6В центре было людно, шумно. Бреславские хасиды[15] плясали под магнитофон на площади Сиона, на ступеньках башни банка «Апоалим»[16] сидели школьники, американские туристы гуляли по улице Бен Иегуды, в кафе играла музыка. Я поднялся по улице царя Агриппы[17] в сторону рынка. Лавки по обеим сторонам улицы начинали закрываться; их владельцы выставляли отходы к дверным проемам, пластмассовыми щетками выталкивали грязную воду через пороги. Пахло отступающей дневной жарой, тухлыми фруктами, отбросами, густой и липкой людской массой. Чуть выше запахло рыбой, мясом, кровью. Гудели отъезжающие машины, кричали рыночные зазывалы, шумела музыка. Но рынок уже закрывался. Напротив главного входа я повернул под арку, в переулки Нахлаота[18]. Через пару минут рынок уже не был слышен, желтизна домов слилась с темнотой, но в окнах горел свет. Его пятна падали на камни улиц, на прохожих.
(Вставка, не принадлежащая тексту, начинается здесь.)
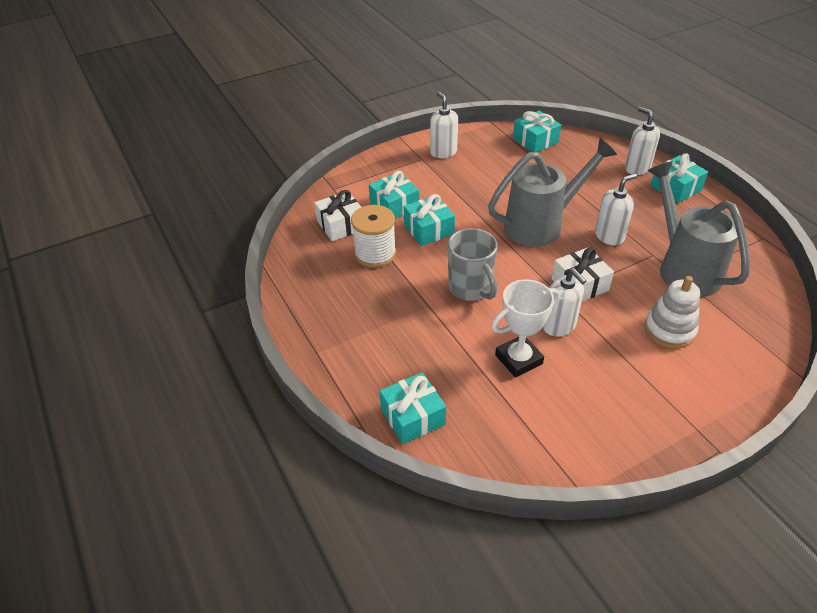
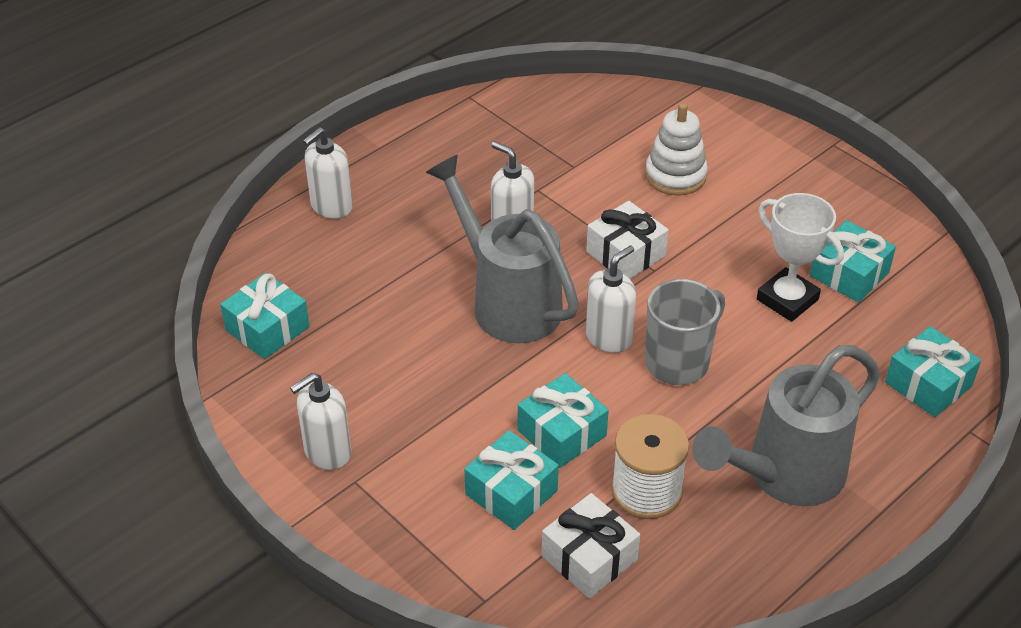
camera: 105 degrees left, 0 degrees up
(559, 326) = (712, 268): white soap dispenser -> white soap dispenser (609, 337)
(675, 188) = (376, 168): turquoise gift -> turquoise gift (849, 274)
(684, 268) = (556, 162): grey watering can -> grey watering can (785, 475)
Из-под арки я вышел в безымянный переулок, быстро превратившийся в узкий продолговатый двор; посреди него росло несколько деревьев, обнесенных низкой каменной изгородью. Выйдя на другую сторону двора, я повернул направо в переулок Гильбоа, затем налево и снова нырнул под арку; из-под этой арки я вышел в переулок Аэрез и, повернув по нему направо, оказался на улочке Эзры Рафаэля. Слева, на ступеньках дома, сидели обнявшись две негритянки и курили, передавая косяк из рук в руки. Свернув налево и дойдя до конца Эзры Рафаэля, я снова повернул, на этот раз направо, миновал Зихрон Тувия и вышел на Шило. Здесь было чуть шире; была слышна музыка. По Шило я дошел до переулка Рама; мне всегда казалось, что я могу дотронуться до его обеих стен одновременно. Я развел руки — на самом деле, не хватало длины ладони. По Раме я спустился вниз, обойдя полусогнутое дерево точно в середине переулка. Немного не доходя до того места, где Рама разветвлялась на переулки Цоар и Хаим Иосеф, я повернул направо и нырнул под арку, почти неразличимую в темноте. На противоположной стороне дворика ступеньки поднимались на второй последний этаж. Я поднялся и постучал. Дверь дрогнула, но мне никто не ответил. Это было странно; как мне показалось, дверь не была заперта. Я заглянул в зарешеченное окно справа от двери. В дальнем конце комнаты поверх двух простыней спала Алена, отвернув лицо от горящей настольной лампы. Я постучал еще раз.